§ WORK INSTRUCTION
When you reach the line containing "left wrist: (554, 414, -10)", repeat that line and each one after it exactly until the records end, leaving out pictures.

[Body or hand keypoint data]
════
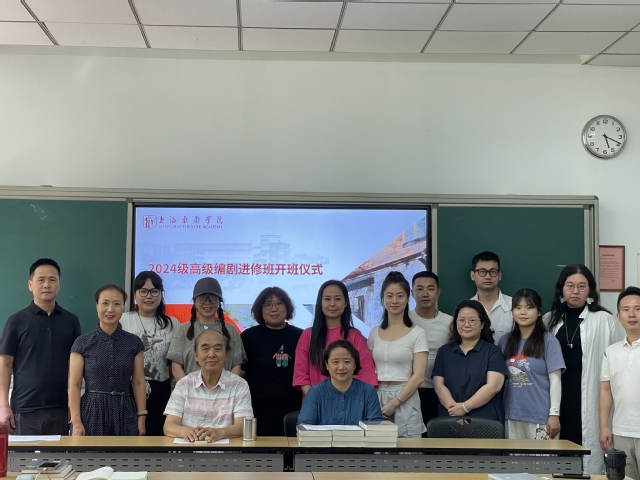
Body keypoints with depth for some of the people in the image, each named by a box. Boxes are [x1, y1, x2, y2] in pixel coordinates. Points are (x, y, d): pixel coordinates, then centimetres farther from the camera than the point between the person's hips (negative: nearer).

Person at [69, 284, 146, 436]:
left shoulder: (134, 343, 5)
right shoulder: (82, 343, 0)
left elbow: (138, 383, 6)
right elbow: (74, 385, -3)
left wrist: (141, 418, -1)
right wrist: (76, 422, -10)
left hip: (124, 412, 2)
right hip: (92, 412, -1)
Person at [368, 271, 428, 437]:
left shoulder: (417, 334, -3)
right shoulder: (374, 333, 10)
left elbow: (418, 377, -9)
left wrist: (392, 404, -14)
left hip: (405, 400, -3)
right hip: (376, 398, 4)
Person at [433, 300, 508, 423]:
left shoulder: (493, 351, 2)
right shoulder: (444, 351, 11)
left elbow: (493, 386, -8)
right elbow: (439, 385, 3)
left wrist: (465, 407, -17)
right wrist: (454, 408, -14)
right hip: (449, 419, 2)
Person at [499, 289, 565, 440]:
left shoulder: (549, 341, -3)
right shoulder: (505, 341, 9)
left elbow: (555, 380, -6)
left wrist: (554, 414, -10)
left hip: (540, 416, -4)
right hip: (512, 415, 4)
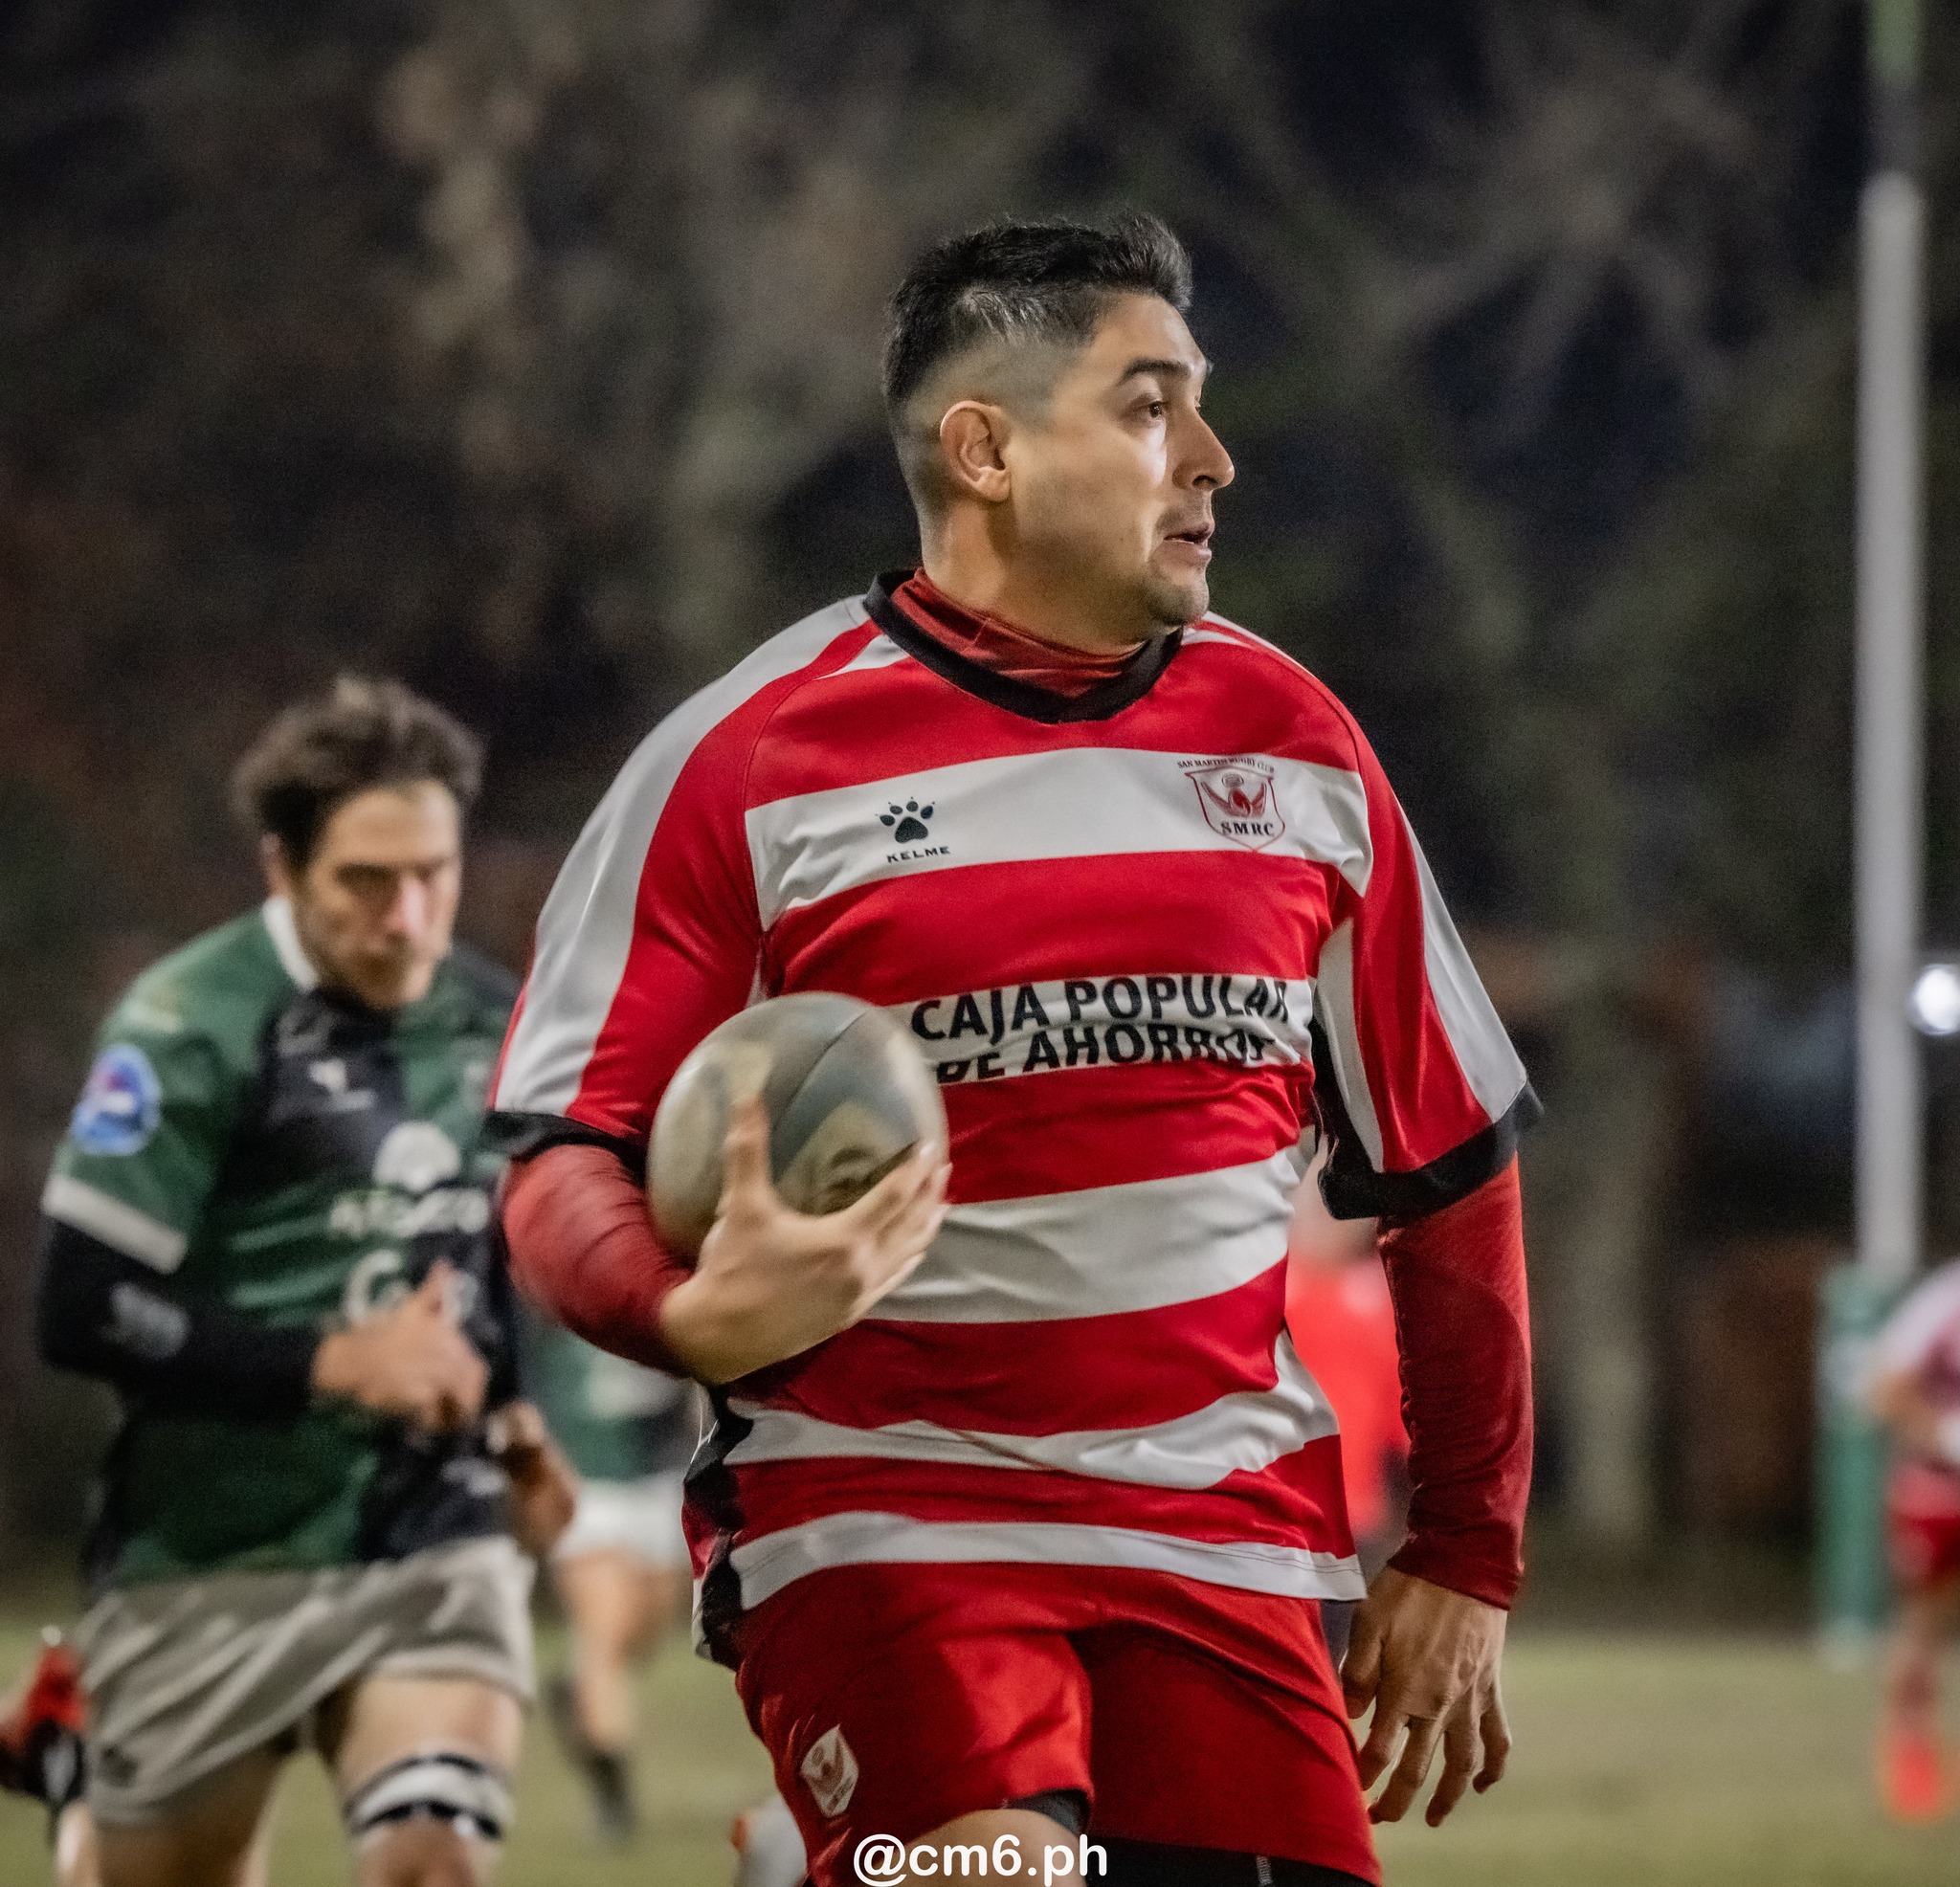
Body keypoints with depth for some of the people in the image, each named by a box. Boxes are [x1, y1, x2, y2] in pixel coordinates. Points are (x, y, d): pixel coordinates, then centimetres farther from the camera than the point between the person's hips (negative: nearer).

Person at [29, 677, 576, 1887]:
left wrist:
════
§ SOLUTION
left wrist: (554, 414, -10)
left hip: (540, 416, -4)
right hip: (512, 415, 4)
Body keypoints with depth for some of the people in the image, each named by a box. Boxes are [x1, y1, x2, y2] in pixel coordinates. Points are (x, y, d): pixel coordinates, then centimetres farther from the camera than the point between the person's hips (negative: nearer).

Person at [29, 677, 576, 1887]:
left wrist:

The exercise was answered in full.